Invité au Cercle de presse du Saguenay, mercredi, en compagnie de Christian Mezimes Soboth et Aude Kouma, respectivement président et secrétaire générale de l'Association des Africains du Saguenay-Lac-Saint-Jean, M. Fall soutient que les extrémistes se nourrissent les uns les autres.

« On a toujours vu l'extrémiste à partir de l'Islam et le 29 janvier, on a découvert qu'il y a ici un extrémiste de droite qui peut tuer. La violence peut venir d'un groupe autre que des musulmans. Ce qui s'est passé depuis, le Québec de l'inclusion, de la solidarité, de la nuance est en train de s'éveiller. Je suis heureux. Ce que je vois me donne espoir. Nous sommes un pays de nuances. »

Pour sa part, M. Mezimes Soboth avoue que ces événements sont malheureux et que pour son Association, il s'agit d'un acte singulier d'un individu.

« Selon nous, cet homme Alexandre Bissonnette, est la septième victime de cet attentat. Son acte témoigne d'une absence de connaissances de l'autre, d'une vision assez cantonnée qui s'est abreuvée à une information manipulée. L'éducation est l'arme la plus puissante pour changer le monde. Il faut éduquer, informer, connaître l'autre », affirme le président dont l'organisme regroupe une centaine de membres dans la région.

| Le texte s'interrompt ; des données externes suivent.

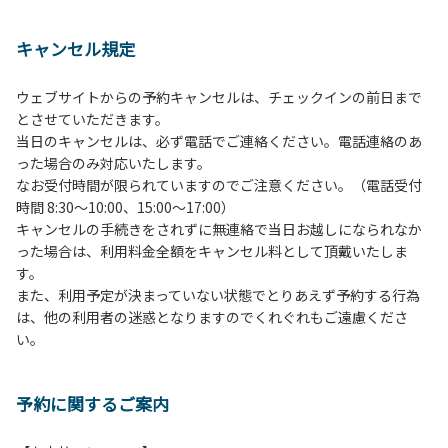
１、動物（ペット類）の同伴は、Ａサイトのみとさせていた
だき、周囲の方への御配慮をお願いします。
キャンセル規定
２、中学生以下だけでの利用はできません。高校生以上の方
の付き添いをお願いします。
ウェブサイトからの予約キャンセルは、チェックインの前日まで
３、テントサイト（多目的広場を含む。）の使用は、事前に
とさせていただきます。
予約いただいた方のみで、連泊の方を除き、正午からです。
当日のキャンセルは、必ず電話でご連絡ください。電話連絡のあ
基本的に、テント1張りにつき1区画の予約をお願いします。
った場合のみ対応いたします。
管理棟にてチェックインの手続きを行ってください。午後3
なお受付時間が限られていますのでご注意ください。（電話受付
時前にお越しの方は、午後3時になりましたら管理棟にて手
時間 8:30～10:00、15:00～17:00）
続きを行ってください。午後5時過ぎにお越しの方は、翌朝
キャンセルの手続きをされずに無連絡で当日お越しになられなか
手続きを行ってください。
った場合は、利用料金全額をキャンセル料として頂戴いたしま
４、車両は、荷物の積み下ろし時以外は、駐車場にとめてく
す。
ださい。
また、利用予定が決まっていない状態でとりあえず予約する行為
５、チェックアウトは、午前10時まで（日帰り使用の場合は
は、他の利用者の迷惑となりますのでくれぐれもご遠慮くださ
午後5時まで）です。チェックインの手続きを行っていない
い。
方や使用人数が増えた場合は、必ず手続きを行ってくださ
い。
６、ゴミは分別されたもののみ回収します。午前8時30分か
予約に関するご案内
ら午前10時までの間にゴミステーションに出してください。
日帰り使用の方及び午前７時30分前にチェックアウトする方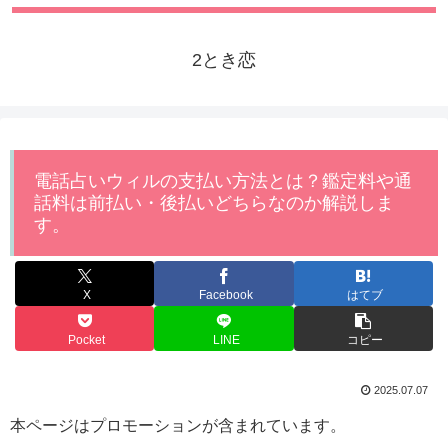
2とき恋
電話占いウィルの支払い方法とは？鑑定料や通
話料は前払い・後払いどちらなのか解説しま
す。
X
Facebook
はてブ
Pocket
LINE
コピー
2025.07.07
本ページはプロモーションが含まれています。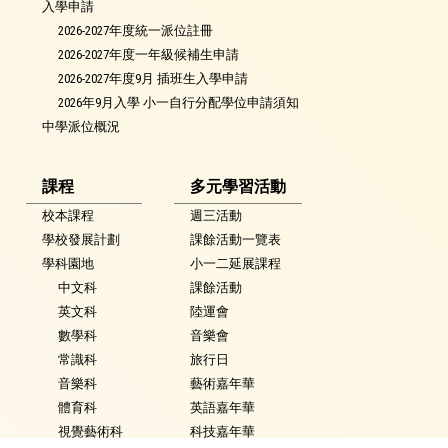
入學申請
2026-2027年度統一派位註冊
2026-2027年度一年級候補生申請
2026-2027年度9月 插班生入學申請
2026年9月入學 小一自行分配學位申請須知
中學派位概況
課程
多元學習活動
校本課程
週三活動
學校發展計劃
課餘活動一覽表
學科園地
小一二延展課程
中文科
課餘活動
英文科
陸運會
數學科
音樂會
常識科
旅行日
音樂科
藝術嘉年華
體育科
英語嘉年華
視覺藝術科
科技嘉年華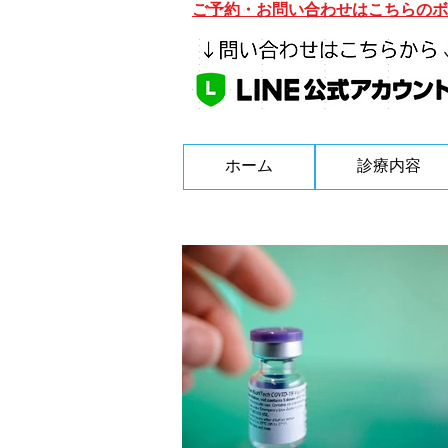
ご予約・お問い合わせはこちらのボ
ホーム
診療内容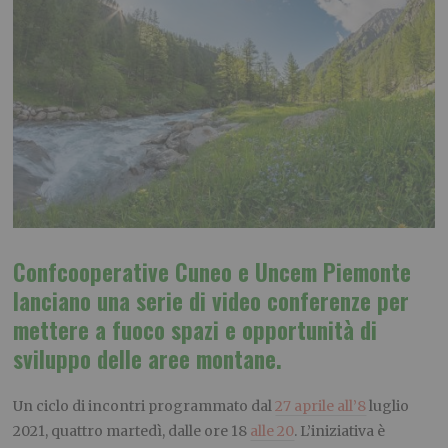
Confcooperative Cuneo e Uncem Piemonte
lanciano una serie di video conferenze per
mettere a fuoco spazi e opportunità di
sviluppo delle aree montane.
Un ciclo di incontri programmato dal
27 aprile all’8
luglio
2021, quattro martedì, dalle ore 18
alle 20
. L’iniziativa è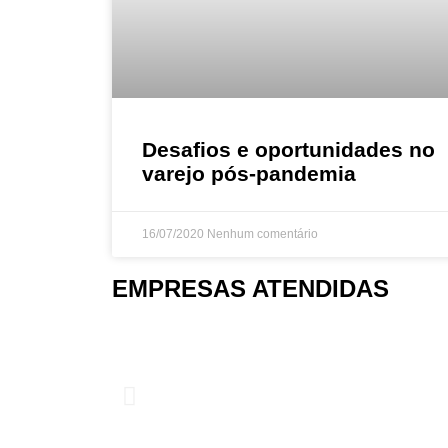
Desafios e oportunidades no
varejo pós-pandemia
16/07/2020
Nenhum comentário
EMPRESAS ATENDIDAS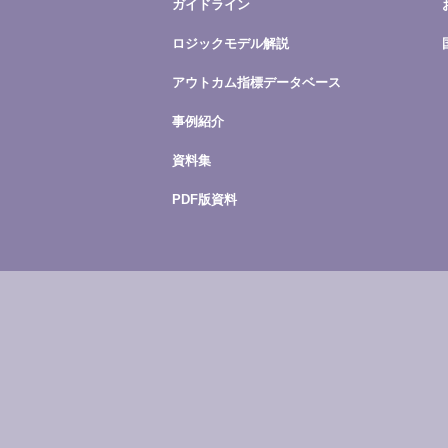
ガイドライン
ロジックモデル解説
アウトカム指標データベース
事例紹介
資料集
PDF版資料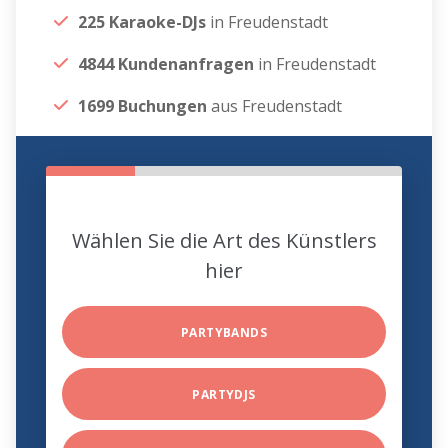
225 Karaoke-DJs
in Freudenstadt
4844 Kundenanfragen
in Freudenstadt
1699 Buchungen
aus Freudenstadt
Wählen Sie die Art des Künstlers
hier
PARTYBANDS
PARTYDJS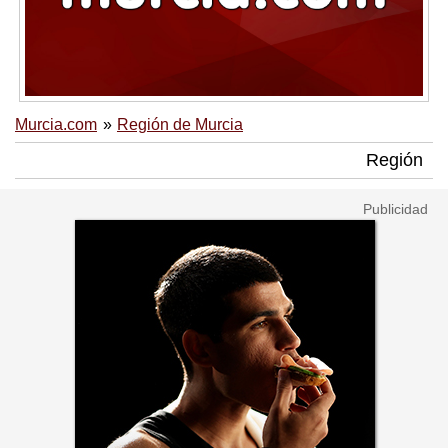
Murcia.com
Región de Murcia
Región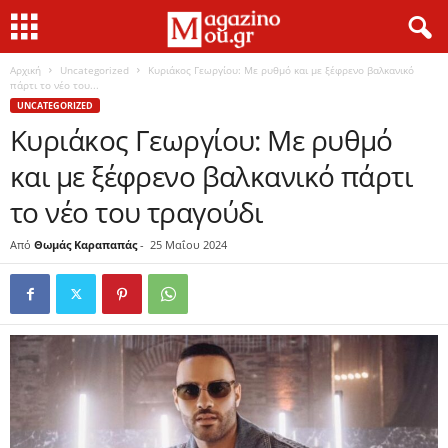
Αρχική
Uncategorized
Κυριάκος Γεωργίου: Με ρυθμό και με ξέφρενο βαλκανικό
πάρτι το νέο του...
UNCATEGORIZED
Κυριάκος Γεωργίου: Με ρυθμό
και με ξέφρενο βαλκανικό πάρτι
το νέο του τραγούδι
Από
Θωμάς Καραπαπάς
-
25 Μαΐου 2024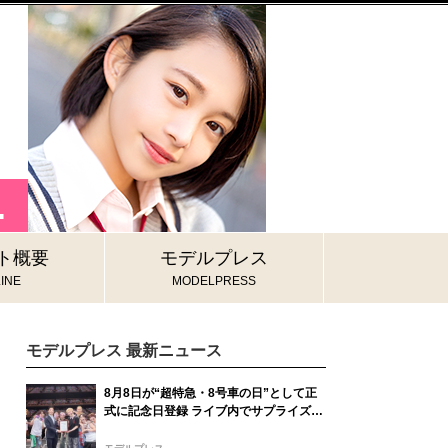
ト概要
モデルプレス
INE
MODELPRESS
モデルプレス 最新ニュース
8月8日が“超特急・8号車の日”として正
式に記念日登録 ライブ内でサプライズ発
表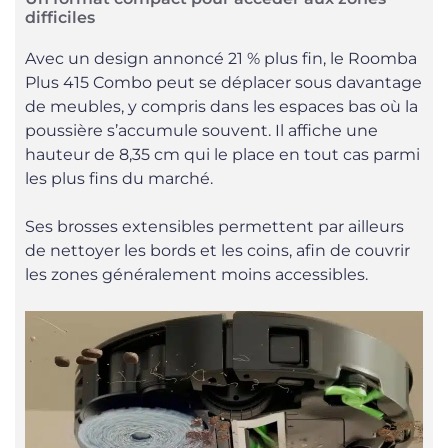
difficiles
Avec un design annoncé 21 % plus fin, le Roomba
Plus 415 Combo peut se déplacer sous davantage
de meubles, y compris dans les espaces bas où la
poussière s’accumule souvent. Il affiche une
hauteur de 8,35 cm qui le place en tout cas parmi
les plus fins du marché.
Ses brosses extensibles permettent par ailleurs
de nettoyer les bords et les coins, afin de couvrir
les zones généralement moins accessibles.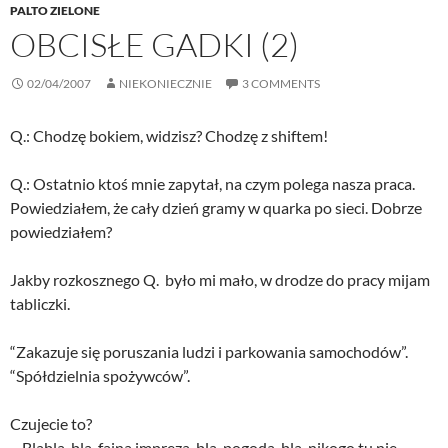
PALTO ZIELONE
OBCISŁE GADKI (2)
02/04/2007
NIEKONIECZNIE
3 COMMENTS
Q.: Chodzę bokiem, widzisz? Chodzę z shiftem!
Q.: Ostatnio ktoś mnie zapytał, na czym polega nasza praca.
Powiedziałem, że cały dzień gramy w quarka po sieci. Dobrze
powiedziałem?
Jakby rozkosznego Q. było mi mało, w drodze do pracy mijam
tabliczki.
“Zakazuje się poruszania ludzi i parkowania samochodów”.
“Spółdzielnia spożywców”.
Czujecie to?
– Blabla, bla, fajna impreza, bla, pogoda, bla, nikogo tu nie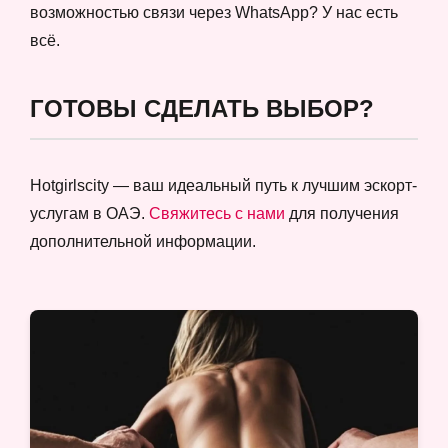
возможностью связи через WhatsApp? У нас есть
всё.
ГОТОВЫ СДЕЛАТЬ ВЫБОР?
Hotgirlscity — ваш идеальный путь к лучшим эскорт-
услугам в ОАЭ.
Свяжитесь с нами
для получения
дополнительной информации.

Khadiyatoulah Fall est professeur à l'UQAC et titulaire de la Chaire d'enseignement et de recherche interethnique et interculturelle.

©Photo: TC Media-Dominique Savard

Intégration véritable

Khadiyatoulah Fall est catégorique. Il ne sent pas de vent de xénophobie dans la région.

« Je suis porté par l'optimiste. Très sincèrement, je crois que nous sommes bien dans la région. Les gens que je côtoie trouvent qu'il y a, malgré certains dérapages comme un incident à la mosquée et des tracts, un vent de sérénité et ensemble on est en train de bâtir des ponts. Très honnêtement, il y a ici un vent d'accueil, d'hospitalité et d'ouverture et je suis fier d'appartenir au Saguenay-Lac-Saint-Jean. Nous sommes dans une dynamique de considération et d'intégration véritable. »

M. Fall rappelle que selon une étude de Frédéric Castel, un spécialiste de l'immigration, on constate que la communauté noire de la région s'intègre bien et trouve du travail.

« Il faut dire aussi que nous recevons la crème de l'immigration. Ils sont à l'université, des ingénieurs, des professeurs, des étudiants. Il faut travailler à ouvrir encore les portes, mais je crois que la communauté noire s'en sort bien ici, et il faut le dire. »

Christian Mezimes Soboth est le président de l’Association des Africains du Saguenay-Lac-Saint-Jean.

©Photo: TC Media-Dominique Savard

Mois de l'histoire des Noirs

Rappelons que février est le mois de l'histoire des noirs. En 2017, le thème est "Femmes noires et leadership social".  Des activités sont prévues dans la région jusqu'au 24 février.

« Du nombre, il y a la projection du film "Viola Desmond, première Canadienne au recto d'un billet de banque".  Nous tiendrons une table ronde sur la femme noire, l'intégration et le vivre ensemble », précise Aude Kouma.

Rappelons que Viola Desmond est une femme noire qui, dans un cinéma en Nouvelle-Écosse en 1946, a posé un geste de refus de la discrimination en allant s'asseoir dans espace réservé aux blancs. Elle fut arrêtée et mise à l'amende.